All Hexagrams
Hexagram 13
同人
Tóng Rén

I-Ching Hexagram 13

同人 Fellowship with People

Also known as Community

A community held together by shared values and open purpose — not a clique. True fellowship is transparent, principled, and capacious; it welcomes difference while keeping its centre.

fellowship · community · shared cause

The Story

An inn at a crossroads kept its door open to travelers of every province. The innkeeper asked no one's name; the food was plain and the table was long. A merchant once brought a scroll of grievances to read aloud; she quietly set it in the fire. "We are strangers here only until we eat," she said. "Keep what divides us for elsewhere." Over the years, soldiers from warring armies had shared her benches and parted without blood. A true fellowship is not a secret circle but a table that makes room — without demanding that anyone stop being who they are.

Open Crossroads
Plain Shared Meal
Grievance Scroll
Into The Fire
Enemies Share Benches
Room Without Erasure

The Judgment

Fellowship with people in the open.

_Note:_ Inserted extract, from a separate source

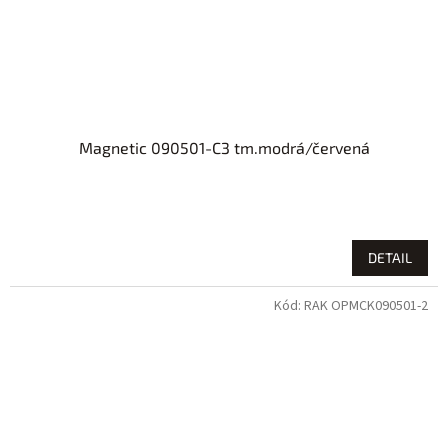
Magnetic 090501-C3 tm.modrá/červená
DETAIL
Kód:
RAK OPMCK090501-2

Success. It furthers one to cross the great water. The perseverance of the superior person furthers.

The Image

Heaven together with fire: the image of fellowship. Thus the superior person organises the clans and makes distinctions between things.

Interpretation

A community held together by shared values and open purpose — not a clique. True fellowship is transparent, principled, and capacious; it welcomes difference while keeping its centre. The superior person knows the difference between genuine common cause and convenient allegiance.

Trigrams

Upper · Outer
Qián · Heaven
the creative, strong, active
Lower · Inner
Lí · Fire
the clinging, brightness, clarity

The Six Lines

  1. First (Bottom) Fellowship with men at the gate. No blame. Open association, no secret pacts.
  2. Second Fellowship with men in the clan. Humiliation. A narrow in-group is not true fellowship.
  3. Third He hides weapons in the thicket; he climbs the high hill in front of it. For three years he does not rise up. Armed suspicion poisons the bond; no action for a long while.
  4. Fourth He climbs up on his wall; he cannot attack. Good fortune. Realising the cause is not just, one steps back — and thereby wins.
  5. Fifth Men bound in fellowship first weep and lament, but afterward laugh. After great struggles they succeed in meeting. Separation and reunion, tears then laughter; the true bond survives the trial.
  6. Sixth (Top) Fellowship with men in the meadow. No remorse. The bond is still forming; space, not intimacy, is what is asked.